ReLeQ: A Reinforcement Learning Approach for Deep Quantization of Neural Networks
Abstract
Despite numerous state-of-the-art applications of Deep Neural Networks (DNNs)
in a wide range of real-world tasks, two major challenges hinder further advances
in DNNs: hyperparameter optimization and constrained power resources, which is
a significant concern in embedded devices. DNNs become increasingly difficult
to train and deploy as they grow in size due to both computational intensity and
the large memory footprint. Recent efforts show that quantizing weights of deep
neural networks to lower bitwidths takes a significant step toward mitigating the
mentioned issues, by reducing memory bandwidth and using limited computational
resources which is important for deploying DNN models to devices with limited
resources. This paper builds upon the algorithmic insight that the bitwidth of
operations in DNNs can be reduced without compromising their classification
accuracy. Deep quantization (quantizing bitwidths below eight) while maintaining
accuracy, requires magnificent manual effort and hyper-parameter tuning as well as
re-training.
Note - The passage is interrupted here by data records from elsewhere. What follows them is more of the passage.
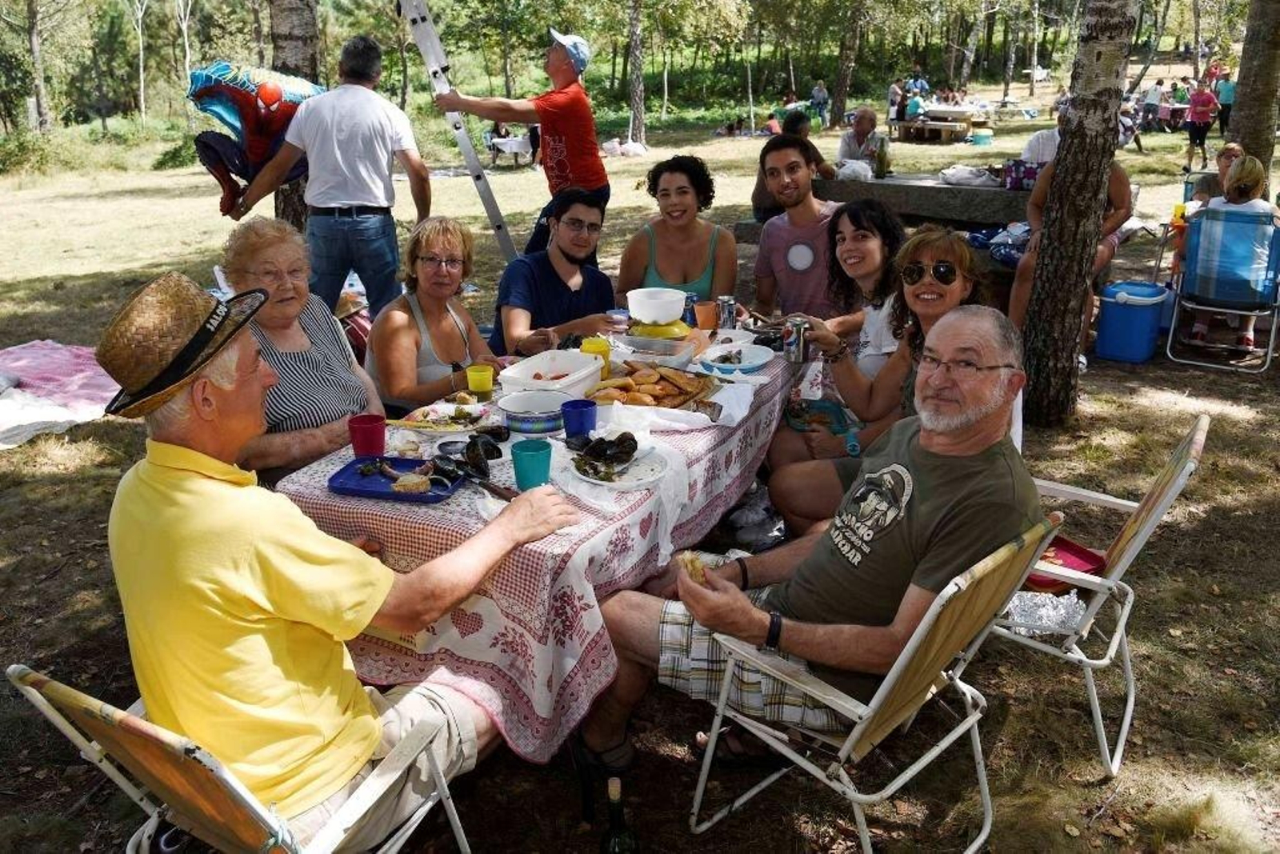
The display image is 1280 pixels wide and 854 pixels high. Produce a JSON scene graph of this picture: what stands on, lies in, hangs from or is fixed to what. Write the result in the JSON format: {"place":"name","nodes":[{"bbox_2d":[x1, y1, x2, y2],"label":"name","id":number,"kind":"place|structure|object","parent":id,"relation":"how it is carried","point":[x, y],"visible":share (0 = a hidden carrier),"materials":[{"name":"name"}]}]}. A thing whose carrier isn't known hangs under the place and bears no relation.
{"place":"outdoors","nodes":[
{"label":"outdoors","id":0,"kind":"place"},
{"bbox_2d":[0,76,1279,853],"label":"lawn","id":1,"kind":"structure","parent":0,"point":[1183,148],"materials":[{"name":"plant"}]},
{"bbox_2d":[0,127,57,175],"label":"shrub","id":2,"kind":"object","parent":1,"relation":"on","point":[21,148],"visible":0.91,"materials":[{"name":"green plant"}]},
{"bbox_2d":[23,0,52,133],"label":"tree","id":3,"kind":"object","parent":1,"relation":"on","point":[34,41],"visible":0.99,"materials":[{"name":"plant"}]},
{"bbox_2d":[0,340,119,445],"label":"blanket","id":4,"kind":"object","parent":1,"relation":"on","point":[16,364],"visible":0.9,"materials":[{"name":"pink fabric"}]},
{"bbox_2d":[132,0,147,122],"label":"tree","id":5,"kind":"object","parent":1,"relation":"on","point":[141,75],"visible":0.99,"materials":[{"name":"plant"}]},
{"bbox_2d":[4,664,475,853],"label":"folding chair","id":6,"kind":"object","parent":1,"relation":"on","point":[452,805],"visible":0.69,"materials":[{"name":"metal"}]},
{"bbox_2d":[96,268,582,845],"label":"man","id":7,"kind":"object","parent":6,"relation":"on","point":[206,491],"visible":0.97},
{"bbox_2d":[268,0,323,229],"label":"tree trunk","id":8,"kind":"object","parent":1,"relation":"on","point":[302,30],"visible":0.4,"materials":[{"name":"brown"}]},
{"bbox_2d":[220,215,385,479],"label":"woman","id":9,"kind":"object","parent":1,"relation":"on","point":[342,439],"visible":0.67},
{"bbox_2d":[221,32,432,322],"label":"man","id":10,"kind":"object","parent":1,"relation":"on","point":[366,207],"visible":0.94},
{"bbox_2d":[187,61,325,215],"label":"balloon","id":11,"kind":"object","parent":10,"relation":"in","point":[209,75],"visible":0.75,"materials":[{"name":"multicoloured"}]},
{"bbox_2d":[364,213,499,414],"label":"woman","id":12,"kind":"object","parent":1,"relation":"on","point":[434,247],"visible":0.81},
{"bbox_2d":[395,0,519,265],"label":"ladder","id":13,"kind":"object","parent":1,"relation":"on","point":[419,21],"visible":0.92,"materials":[{"name":"metal"}]},
{"bbox_2d":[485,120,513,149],"label":"person","id":14,"kind":"object","parent":1,"relation":"on","point":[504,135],"visible":0.56},
{"bbox_2d":[484,129,535,166],"label":"table","id":15,"kind":"object","parent":1,"relation":"on","point":[512,142],"visible":0.73,"materials":[{"name":"white"}]},
{"bbox_2d":[436,27,607,257],"label":"man","id":16,"kind":"object","parent":1,"relation":"on","point":[574,170],"visible":0.89},
{"bbox_2d":[268,326,806,766],"label":"table","id":17,"kind":"object","parent":1,"relation":"on","point":[642,563],"visible":0.53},
{"bbox_2d":[347,412,385,458],"label":"red cup","id":18,"kind":"object","parent":17,"relation":"on","point":[366,446],"visible":0.99,"materials":[{"name":"red plastic"}]},
{"bbox_2d":[326,454,465,502],"label":"blue tray","id":19,"kind":"object","parent":17,"relation":"on","point":[406,462],"visible":0.76,"materials":[{"name":"blue plastic"}]},
{"bbox_2d":[391,472,431,494],"label":"bread roll","id":20,"kind":"object","parent":19,"relation":"on","point":[414,481],"visible":0.98,"materials":[{"name":"food"}]},
{"bbox_2d":[432,440,516,500],"label":"mussels","id":21,"kind":"object","parent":19,"relation":"on","point":[484,486],"visible":0.92,"materials":[{"name":"black food"}]},
{"bbox_2d":[396,400,492,432],"label":"plate","id":22,"kind":"object","parent":17,"relation":"on","point":[437,422],"visible":0.86,"materials":[{"name":"white"}]},
{"bbox_2d":[465,364,495,398],"label":"yellow cup","id":23,"kind":"object","parent":17,"relation":"on","point":[477,384],"visible":1,"materials":[{"name":"yellow plastic"}]},
{"bbox_2d":[510,438,551,490],"label":"blue cup","id":24,"kind":"object","parent":17,"relation":"on","point":[527,456],"visible":0.99,"materials":[{"name":"teal plastic"}]},
{"bbox_2d":[499,390,567,434],"label":"bowl","id":25,"kind":"object","parent":17,"relation":"on","point":[542,417],"visible":0.99,"materials":[{"name":"blue ceramic"}]},
{"bbox_2d":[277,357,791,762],"label":"tablecloth","id":26,"kind":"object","parent":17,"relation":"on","point":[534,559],"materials":[{"name":"fabric"}]},
{"bbox_2d":[500,348,605,398],"label":"plastic container","id":27,"kind":"object","parent":17,"relation":"on","point":[579,362],"visible":0.95,"materials":[{"name":"white plastic"}]},
{"bbox_2d":[560,398,597,439],"label":"blue cup","id":28,"kind":"object","parent":17,"relation":"on","point":[582,406],"visible":0.97,"materials":[{"name":"blue plastic"}]},
{"bbox_2d":[581,335,611,378],"label":"cup","id":29,"kind":"object","parent":17,"relation":"on","point":[605,352],"visible":0.65,"materials":[{"name":"yellow"}]},
{"bbox_2d":[564,441,668,489],"label":"plate","id":30,"kind":"object","parent":17,"relation":"on","point":[650,478],"visible":0.66,"materials":[{"name":"white ceramic"}]},
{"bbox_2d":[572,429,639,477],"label":"mussels","id":31,"kind":"object","parent":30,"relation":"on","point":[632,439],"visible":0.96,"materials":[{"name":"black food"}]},
{"bbox_2d":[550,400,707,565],"label":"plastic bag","id":32,"kind":"object","parent":17,"relation":"on","point":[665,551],"visible":0.66,"materials":[{"name":"white"}]},
{"bbox_2d":[585,360,715,410],"label":"bread","id":33,"kind":"object","parent":17,"relation":"on","point":[667,379],"visible":0.9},
{"bbox_2d":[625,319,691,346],"label":"yellow plate","id":34,"kind":"object","parent":17,"relation":"on","point":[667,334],"visible":0.72,"materials":[{"name":"yellow plastic"}]},
{"bbox_2d":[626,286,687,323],"label":"white bowl","id":35,"kind":"object","parent":34,"relation":"on","point":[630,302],"visible":0.99,"materials":[{"name":"white plastic"}]},
{"bbox_2d":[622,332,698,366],"label":"plastic container","id":36,"kind":"object","parent":17,"relation":"on","point":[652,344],"visible":0.99,"materials":[{"name":"clear plastic"}]},
{"bbox_2d":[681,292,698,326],"label":"can","id":37,"kind":"object","parent":17,"relation":"on","point":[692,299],"visible":0.64,"materials":[{"name":"blue"}]},
{"bbox_2d":[692,300,718,330],"label":"orange cup","id":38,"kind":"object","parent":17,"relation":"on","point":[707,310],"visible":0.96,"materials":[{"name":"orange plastic"}]},
{"bbox_2d":[715,295,737,330],"label":"can","id":39,"kind":"object","parent":17,"relation":"on","point":[727,310],"visible":0.99,"materials":[{"name":"silver metal"}]},
{"bbox_2d":[697,341,774,374],"label":"plate","id":40,"kind":"object","parent":17,"relation":"on","point":[747,366],"visible":0.99,"materials":[{"name":"white ceramic"}]},
{"bbox_2d":[783,317,810,362],"label":"can","id":41,"kind":"object","parent":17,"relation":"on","point":[798,344],"visible":0.99,"materials":[{"name":"silver metal"}]},
{"bbox_2d":[491,184,619,357],"label":"man","id":42,"kind":"object","parent":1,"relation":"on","point":[577,220],"visible":0.79},
{"bbox_2d":[599,776,639,853],"label":"wine bottle","id":43,"kind":"object","parent":1,"relation":"on","point":[619,837],"visible":0.98,"materials":[{"name":"glass"}]},
{"bbox_2d":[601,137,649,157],"label":"bag","id":44,"kind":"object","parent":1,"relation":"on","point":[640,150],"visible":0.89,"materials":[{"name":"white"}]},
{"bbox_2d":[626,0,646,144],"label":"tree trunk","id":45,"kind":"object","parent":1,"relation":"on","point":[637,81],"visible":0.99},
{"bbox_2d":[614,153,739,306],"label":"woman","id":46,"kind":"object","parent":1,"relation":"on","point":[692,274],"visible":0.75},
{"bbox_2d":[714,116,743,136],"label":"person","id":47,"kind":"object","parent":1,"relation":"on","point":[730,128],"visible":0.96},
{"bbox_2d":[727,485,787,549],"label":"plastic bag","id":48,"kind":"object","parent":1,"relation":"on","point":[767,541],"visible":0.68,"materials":[{"name":"white plastic"}]},
{"bbox_2d":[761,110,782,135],"label":"person","id":49,"kind":"object","parent":1,"relation":"on","point":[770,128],"visible":0.76},
{"bbox_2d":[749,108,832,223],"label":"person","id":50,"kind":"object","parent":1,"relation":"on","point":[758,202],"visible":0.45},
{"bbox_2d":[752,134,842,320],"label":"man","id":51,"kind":"object","parent":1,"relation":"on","point":[807,225],"visible":0.82},
{"bbox_2d":[808,80,830,126],"label":"person","id":52,"kind":"object","parent":1,"relation":"on","point":[825,100],"visible":0.97},
{"bbox_2d":[766,202,904,478],"label":"woman","id":53,"kind":"object","parent":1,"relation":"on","point":[873,230],"visible":0.66},
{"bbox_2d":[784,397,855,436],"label":"plate","id":54,"kind":"object","parent":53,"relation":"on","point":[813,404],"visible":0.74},
{"bbox_2d":[828,0,866,126],"label":"tree trunk","id":55,"kind":"object","parent":1,"relation":"on","point":[838,113],"visible":0.99,"materials":[{"name":"plant"}]},
{"bbox_2d":[836,108,890,175],"label":"man","id":56,"kind":"object","parent":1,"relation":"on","point":[862,128],"visible":0.8},
{"bbox_2d":[688,510,1064,850],"label":"folding chair","id":57,"kind":"object","parent":1,"relation":"on","point":[928,615],"visible":0.69,"materials":[{"name":"metal"}]},
{"bbox_2d":[582,305,1053,780],"label":"man","id":58,"kind":"object","parent":57,"relation":"on","point":[988,409],"visible":0.95},
{"bbox_2d":[676,550,708,583],"label":"bread","id":59,"kind":"object","parent":58,"relation":"in","point":[692,561],"visible":0.63,"materials":[{"name":"food"}]},
{"bbox_2d":[770,225,1012,535],"label":"woman","id":60,"kind":"object","parent":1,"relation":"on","point":[925,297],"visible":0.51},
{"bbox_2d":[888,76,905,125],"label":"person","id":61,"kind":"object","parent":1,"relation":"on","point":[893,93],"visible":0.82},
{"bbox_2d":[902,88,925,122],"label":"person","id":62,"kind":"object","parent":1,"relation":"on","point":[913,103],"visible":0.76},
{"bbox_2d":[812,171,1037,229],"label":"stone table","id":63,"kind":"object","parent":1,"relation":"on","point":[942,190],"visible":0.64,"materials":[{"name":"grey stone"}]},
{"bbox_2d":[834,158,873,180],"label":"plastic bag","id":64,"kind":"object","parent":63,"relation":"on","point":[850,170],"visible":0.86,"materials":[{"name":"white plastic"}]},
{"bbox_2d":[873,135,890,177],"label":"bottle","id":65,"kind":"object","parent":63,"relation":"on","point":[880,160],"visible":0.99,"materials":[{"name":"glass"}]},
{"bbox_2d":[939,164,999,186],"label":"plastic bag","id":66,"kind":"object","parent":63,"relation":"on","point":[968,173],"visible":0.96,"materials":[{"name":"white plastic"}]},
{"bbox_2d":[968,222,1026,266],"label":"bag","id":67,"kind":"object","parent":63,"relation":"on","point":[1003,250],"visible":0.59,"materials":[{"name":"blue"}]},
{"bbox_2d":[998,159,1041,190],"label":"bag","id":68,"kind":"object","parent":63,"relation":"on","point":[1015,173],"visible":0.77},
{"bbox_2d":[894,101,989,143],"label":"picnic table","id":69,"kind":"object","parent":1,"relation":"on","point":[955,126],"visible":0.95,"materials":[{"name":"brown wood"}]},
{"bbox_2d":[970,128,994,145],"label":"cooler","id":70,"kind":"object","parent":1,"relation":"on","point":[982,138],"visible":0.99,"materials":[{"name":"plastic"}]},
{"bbox_2d":[1008,118,1136,350],"label":"person","id":71,"kind":"object","parent":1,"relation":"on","point":[1023,270],"visible":0.32},
{"bbox_2d":[986,416,1209,774],"label":"folding chair","id":72,"kind":"object","parent":1,"relation":"on","point":[1128,551],"visible":0.46,"materials":[{"name":"white metal"}]},
{"bbox_2d":[1002,589,1090,637],"label":"foil","id":73,"kind":"object","parent":72,"relation":"on","point":[1055,613],"visible":0.57,"materials":[{"name":"metal"}]},
{"bbox_2d":[1025,535,1107,593],"label":"red tray","id":74,"kind":"object","parent":72,"relation":"on","point":[1081,551],"visible":0.35,"materials":[{"name":"red plastic"}]},
{"bbox_2d":[1096,280,1169,362],"label":"blue cooler","id":75,"kind":"object","parent":1,"relation":"on","point":[1118,327],"visible":0.99,"materials":[{"name":"blue plastic"}]},
{"bbox_2d":[1140,77,1166,131],"label":"person","id":76,"kind":"object","parent":1,"relation":"on","point":[1153,95],"visible":0.97},
{"bbox_2d":[1183,80,1219,169],"label":"person","id":77,"kind":"object","parent":1,"relation":"on","point":[1190,135],"visible":0.94},
{"bbox_2d":[1182,142,1246,207],"label":"person","id":78,"kind":"object","parent":1,"relation":"on","point":[1230,148],"visible":0.34},
{"bbox_2d":[1164,202,1279,370],"label":"folding chair","id":79,"kind":"object","parent":1,"relation":"on","point":[1196,230],"visible":0.86,"materials":[{"name":"blue fabric"}]},
{"bbox_2d":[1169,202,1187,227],"label":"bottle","id":80,"kind":"object","parent":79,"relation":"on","point":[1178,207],"visible":0.69,"materials":[{"name":"plastic"}]},
{"bbox_2d":[1184,151,1275,347],"label":"woman","id":81,"kind":"object","parent":79,"relation":"on","point":[1248,180],"visible":0.53},
{"bbox_2d":[1214,72,1235,134],"label":"person","id":82,"kind":"object","parent":1,"relation":"on","point":[1226,106],"visible":0.7},
{"bbox_2d":[1224,0,1279,174],"label":"tree trunk","id":83,"kind":"object","parent":1,"relation":"on","point":[1243,68],"visible":0.87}
]}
This paper tackles the aforementioned problems by designing an end
to end framework, dubbed ReLeQ, to automate DNN quantization. We formulate
DNN quantization as an optimization problem and use a state-of-the-art policy
gradient based Reinforcement Learning (RL) algorithm, Proximal Policy Optimization
(PPO) to efficiently explore the large design space of DNN quantization and
solve the defined optimization problem. To show the effectiveness of ReLeQ, we
evaluated it across several neural networks including MNIST, CIFAR10, SVHN.
ReLeQ quantizes the weights of these networks to average bitwidths of 2.25, 5 and
4 respectively while maintaining the final accuracy loss below 0.3%.